中小企業は、離職率が高い。べらぼうに高い。ただ、採用にもカネがかかるため、人をなるべく辞めさせたくない。逆説的だが、離職を防ぐためにさらにパワハラは苛烈になる

実際はスキルやポテンシャルがあるのに、自尊心を削がれることで、多くの従業員は「ここを辞めたら路頭に迷うのではないか」と不安を抱えるようになる。もちろん、実際にはそんなことない。スキル次第で道はいくらでも拓ける。ただ、狭いムラ社会の中小企業では、そうした成功例を目にできない。やがて学習性無力感によって、劣悪な環境に適応さえしてしまう。皮肉にも、社会適合能力の高い人ほど、環境に慣れてしまうのだ。中小企業が若年世代を雇いたがる理由は、ここにある。ヨソを知らないのであれば、洗脳が容易であるのだから。

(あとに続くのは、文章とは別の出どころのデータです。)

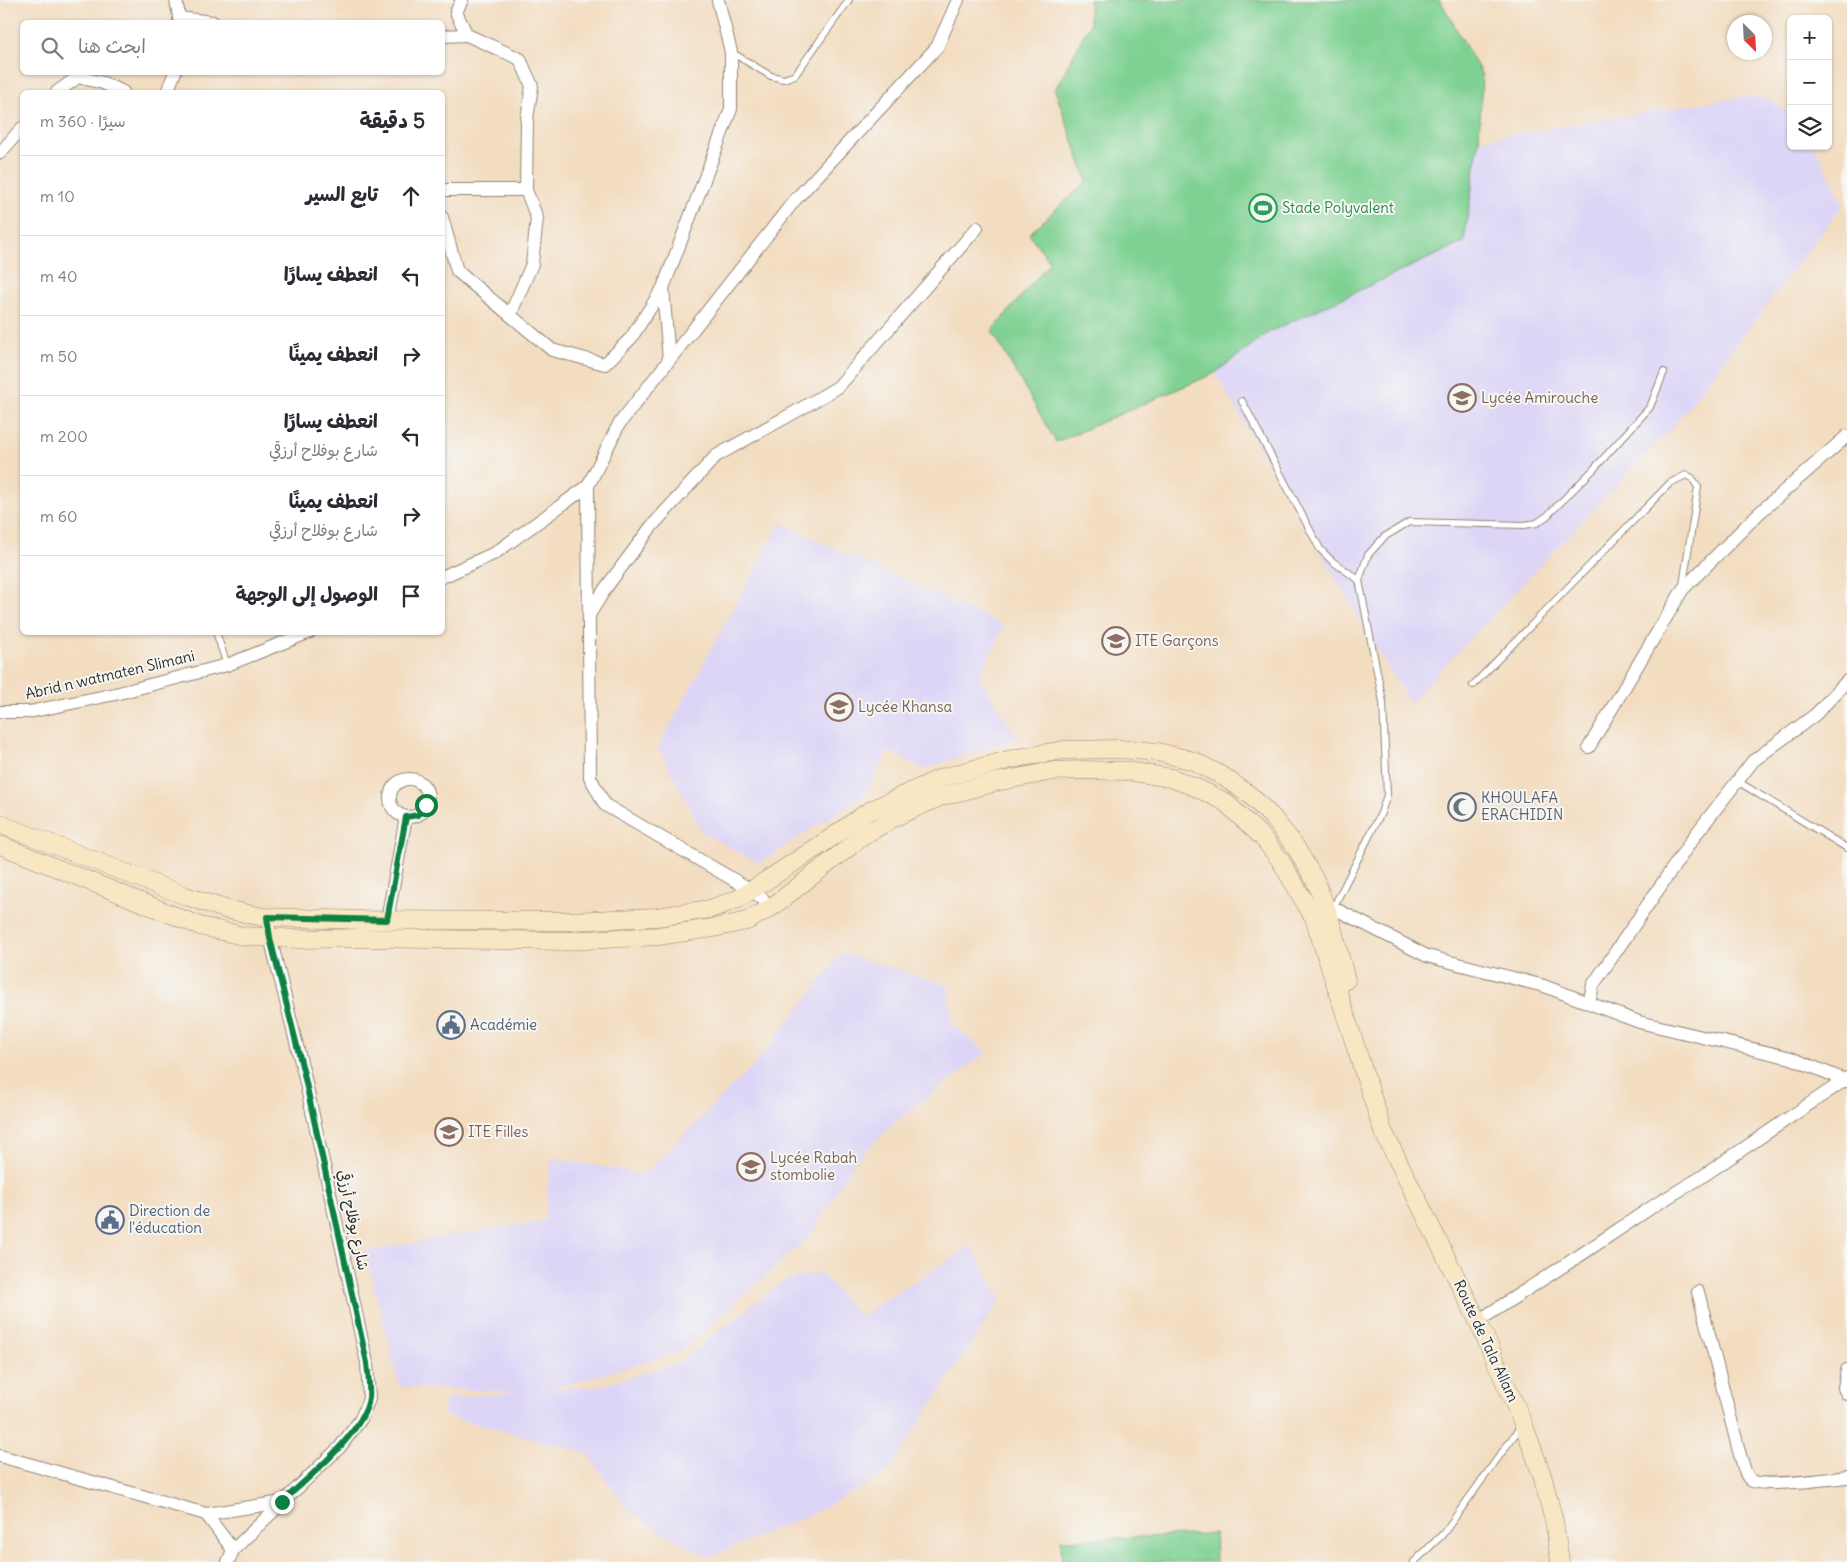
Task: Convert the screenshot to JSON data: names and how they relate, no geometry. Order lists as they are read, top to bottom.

まとめると、中小企業は仕事が面白くなく、給料も安く、離職率も高いがゆえに、逆説的にパワハラが適応的な経営手法になってしまう。だから、中小企業のパワハラはなくならない。


中小企業は福祉でもある

デービッド・アトキンソン氏の言葉を借りるまでもなく、日本経済の低迷は、中小企業が賃上げに消極的だから、のひとことですべて片づいてしまう。それはたしかだ。しかも、パワハラの温床になっているともなれば、社会正義を思えば解体するのが最もよい。

ただ、一方で、世の大部分を占める特段スキルがなく努力適性のない人材の生計を支えているという点で、多くの中小企業は福祉的な機能を担っている。それも一面で真実なのである。日本経済の発展を思えば、まちがいなく中小企業は統廃合して全体の生産性を上げるべきだが、福祉施設を解体すべきか、となると人道的には判断が難しくなる。

この難問に対して、答えは永遠に出ないだろうし、答えが出るまでに日本経済が沈没するのは、ほぼほぼ既定路線といえるだろう。